The purification of the temple is described in 2 Maccabees 10. Judas, now called Maccabeus, “recovered the temple and the city; they tore down the (pagan) altars that had been built in the public square by the foreigners, and also destroyed the sacred precincts” (2 Macc.10:1-2). Prior to the purification, all vestiges of foreign corruption of the sacred space must be expunged. “They purified the sanctuary by making another altar of sacrifice,” and then striking sacred flints together, they rekindled the fire on the new altar, after two years hiatus, and began the ancient sacrificial practice, “and offered incense, lighted lamps, and put out again the bread of the Presence” (2 Macc.10:3). Then, after fervent prayer, imploring YHWH to save them from such horrors in the future, and to forgive them of the sins they might still commit (2 Macc.10:4-6), they proceeded to “carry ivy-wreathed wands, beautiful branches, and fronds of palms, offering hymns of thanksgiving to the one who had granted them success in the purification of God’s holy place” (2 Macc.10:7). Then they made a public proclamation, and ratified it by vote that “the whole nation of the Jews should observe these days every year” (2 Macc.10:8). And so they do even to this day. “Such was the end of Antiochus, who was also called Epiphanes (that is, “God manifest”)” (2 Macc.10:9).

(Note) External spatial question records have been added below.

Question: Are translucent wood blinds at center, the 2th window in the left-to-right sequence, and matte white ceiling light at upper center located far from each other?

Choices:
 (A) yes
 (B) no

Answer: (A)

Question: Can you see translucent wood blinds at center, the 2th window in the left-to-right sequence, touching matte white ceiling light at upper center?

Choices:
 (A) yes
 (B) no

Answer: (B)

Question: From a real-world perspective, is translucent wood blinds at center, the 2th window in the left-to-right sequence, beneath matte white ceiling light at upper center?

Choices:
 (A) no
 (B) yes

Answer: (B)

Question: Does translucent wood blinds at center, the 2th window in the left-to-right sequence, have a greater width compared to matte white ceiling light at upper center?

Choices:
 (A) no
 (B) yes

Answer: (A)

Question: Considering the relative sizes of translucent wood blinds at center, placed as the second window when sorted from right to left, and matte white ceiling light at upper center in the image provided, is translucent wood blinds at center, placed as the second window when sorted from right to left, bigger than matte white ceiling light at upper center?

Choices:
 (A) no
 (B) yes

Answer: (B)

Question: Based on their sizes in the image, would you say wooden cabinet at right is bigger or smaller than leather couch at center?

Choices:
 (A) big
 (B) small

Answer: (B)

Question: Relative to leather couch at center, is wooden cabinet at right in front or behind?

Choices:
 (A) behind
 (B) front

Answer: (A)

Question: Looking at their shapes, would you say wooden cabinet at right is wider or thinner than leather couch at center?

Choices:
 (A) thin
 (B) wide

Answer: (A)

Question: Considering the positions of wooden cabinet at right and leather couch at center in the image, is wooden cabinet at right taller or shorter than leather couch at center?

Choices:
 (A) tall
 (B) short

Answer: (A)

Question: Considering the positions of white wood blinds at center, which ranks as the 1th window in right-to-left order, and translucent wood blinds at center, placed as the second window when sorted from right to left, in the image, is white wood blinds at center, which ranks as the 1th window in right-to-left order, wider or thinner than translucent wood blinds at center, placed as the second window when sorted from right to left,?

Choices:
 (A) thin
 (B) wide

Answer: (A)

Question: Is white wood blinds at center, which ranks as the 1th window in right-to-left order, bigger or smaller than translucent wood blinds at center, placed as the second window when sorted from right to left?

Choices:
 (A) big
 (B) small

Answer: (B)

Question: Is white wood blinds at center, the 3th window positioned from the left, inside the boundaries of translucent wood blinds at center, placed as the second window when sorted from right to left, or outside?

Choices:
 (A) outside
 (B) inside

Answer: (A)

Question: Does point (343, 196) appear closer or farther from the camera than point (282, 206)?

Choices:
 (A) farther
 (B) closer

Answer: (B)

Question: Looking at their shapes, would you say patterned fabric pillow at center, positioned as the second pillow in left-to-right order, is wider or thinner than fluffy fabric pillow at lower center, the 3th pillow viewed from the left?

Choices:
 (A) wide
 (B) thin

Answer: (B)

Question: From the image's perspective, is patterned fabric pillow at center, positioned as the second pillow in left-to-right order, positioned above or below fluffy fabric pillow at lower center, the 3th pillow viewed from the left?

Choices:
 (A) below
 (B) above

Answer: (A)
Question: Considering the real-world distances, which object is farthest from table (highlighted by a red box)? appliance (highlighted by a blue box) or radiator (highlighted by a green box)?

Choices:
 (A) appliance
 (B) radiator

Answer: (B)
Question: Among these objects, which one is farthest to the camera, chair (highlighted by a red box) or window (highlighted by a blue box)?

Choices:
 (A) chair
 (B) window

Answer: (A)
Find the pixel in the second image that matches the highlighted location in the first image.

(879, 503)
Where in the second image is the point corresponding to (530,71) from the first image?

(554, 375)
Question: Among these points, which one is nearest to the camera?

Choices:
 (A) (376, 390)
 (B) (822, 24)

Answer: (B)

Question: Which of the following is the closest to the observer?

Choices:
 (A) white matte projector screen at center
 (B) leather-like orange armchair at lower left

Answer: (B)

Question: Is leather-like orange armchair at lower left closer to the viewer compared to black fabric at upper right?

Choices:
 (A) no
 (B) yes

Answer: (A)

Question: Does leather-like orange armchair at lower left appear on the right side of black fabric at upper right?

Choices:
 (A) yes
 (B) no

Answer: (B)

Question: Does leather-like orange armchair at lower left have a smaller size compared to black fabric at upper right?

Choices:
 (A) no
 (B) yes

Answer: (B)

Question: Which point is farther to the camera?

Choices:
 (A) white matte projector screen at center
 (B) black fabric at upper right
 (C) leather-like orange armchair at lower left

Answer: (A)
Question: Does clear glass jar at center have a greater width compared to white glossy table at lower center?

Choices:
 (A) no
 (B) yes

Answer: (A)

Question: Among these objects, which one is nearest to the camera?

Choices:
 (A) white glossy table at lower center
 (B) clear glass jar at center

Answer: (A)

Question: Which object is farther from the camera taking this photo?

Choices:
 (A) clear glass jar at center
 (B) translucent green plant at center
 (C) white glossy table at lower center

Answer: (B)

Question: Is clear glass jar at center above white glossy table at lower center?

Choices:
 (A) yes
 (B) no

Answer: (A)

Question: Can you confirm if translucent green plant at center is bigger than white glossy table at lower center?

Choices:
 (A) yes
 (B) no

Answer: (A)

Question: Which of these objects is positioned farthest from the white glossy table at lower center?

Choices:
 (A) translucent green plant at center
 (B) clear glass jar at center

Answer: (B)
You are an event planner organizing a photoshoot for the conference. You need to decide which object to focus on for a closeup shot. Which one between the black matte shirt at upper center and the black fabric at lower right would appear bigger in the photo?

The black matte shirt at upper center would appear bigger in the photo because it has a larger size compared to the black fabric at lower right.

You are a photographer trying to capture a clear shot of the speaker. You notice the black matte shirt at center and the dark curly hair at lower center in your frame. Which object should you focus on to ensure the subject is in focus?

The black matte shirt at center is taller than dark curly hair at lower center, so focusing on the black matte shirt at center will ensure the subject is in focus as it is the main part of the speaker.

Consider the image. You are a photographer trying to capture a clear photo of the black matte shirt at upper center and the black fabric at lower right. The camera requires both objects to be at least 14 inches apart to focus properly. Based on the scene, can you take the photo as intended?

In that story, I suggest, lies the basis for the celebration of the palms on what we now call Palm Sunday. If that is so, what Jesus is said to be doing during his entry into Jerusalem is far more than a simple celebratory act. Jesus is performing a distinctly political action by riding that donkey into the city; just as the temple purification was accompanied by “ivy wands, beautiful branches, and palms,” and proclaimed the end of Antiochus, so the clothes, branches, and palms announce both the purification of the temple and the end of Roman rule in Jerusalem. In a much-quoted imaginative recreation, John Crossan and Marcus Borg, provide on that long-ago day two contrasting parades, moving into Jerusalem. In the first, Pilate, who spent most of his time as procurator of Judea living in a salubrious sea-side palace in Caesarea Maritima, coming to the teeming and dangerous Jerusalem only during Jewish festival days when the dangers of revolt were high, leads a military phalanx of soldiers and officials from the west into the city. At the same time, imagine Crossan and Borg, Jesus leads a much smaller crowd into the city through the eastern gate. This useful conjecture highlights the deeply political act that Jesus is in fact performing. Against the background of the Maccabean story, the authors of the Gospels want their readers to be reminded of the older tale, to suggest that the upcoming temple cleansing, the trial, and the execution of Jesus is far more than an individual act of personal salvation and atonement. It is an announcement that the power of the universe is not to be found in whoever happens to be ruler of the day; Jesus has come to overturn the expectations of those who claim authority. When the crowds around Jesus shout, “Hosanna,” they are demanding much more than a forgiveness of their individual sins; they are asking for societal change, for a revolution of power, for a purification of the religious and social constructs of their own time.

So, this year, when you gaze dewy-eyed at the children marching into the church, waving their branches, remember that they are commemorating nothing less than a revolution, a demand for purity, not just of heart, but of culture, not merely a forgiveness of my sins, but a hope for something really new in the world, namely a coming of the realm of God now, a world of justice and righteousness that includes all of God’s people.